◆ Request
Reproduce the text of every item below with each occurrence of "FIFA" replaced by "World Football" and everything else unchanged. Omit the pictures from your answer.

◆ Source material
--------------------------------------------------
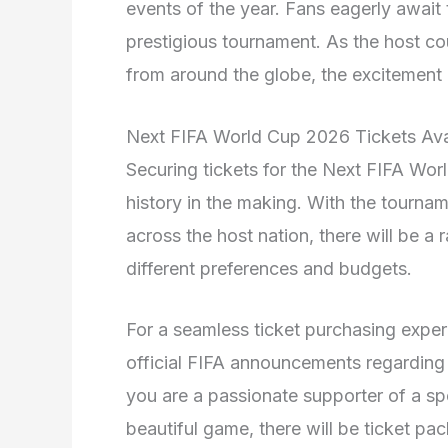
events of the year. Fans eagerly await t
prestigious tournament. As the host c
from around the globe, the excitement 
Next FIFA World Cup 2026 Tickets Avai
Securing tickets for the Next FIFA Wor
history in the making. With the tournam
across the host nation, there will be a 
different preferences and budgets.
For a seamless ticket purchasing exper
official FIFA announcements regarding t
you are a passionate supporter of a spe
beautiful game, there will be ticket pac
--------------------------------------------------
◆ Exercise output
events of the year. Fans eagerly await t
prestigious tournament. As the host c
from around the globe, the excitement 
Next World Football World Cup 2026 Tickets Avai
Securing tickets for the Next World Football Wor
history in the making. With the tournam
across the host nation, there will be a 
different preferences and budgets.
For a seamless ticket purchasing exper
official World Football announcements regarding t
you are a passionate supporter of a spe
beautiful game, there will be ticket pac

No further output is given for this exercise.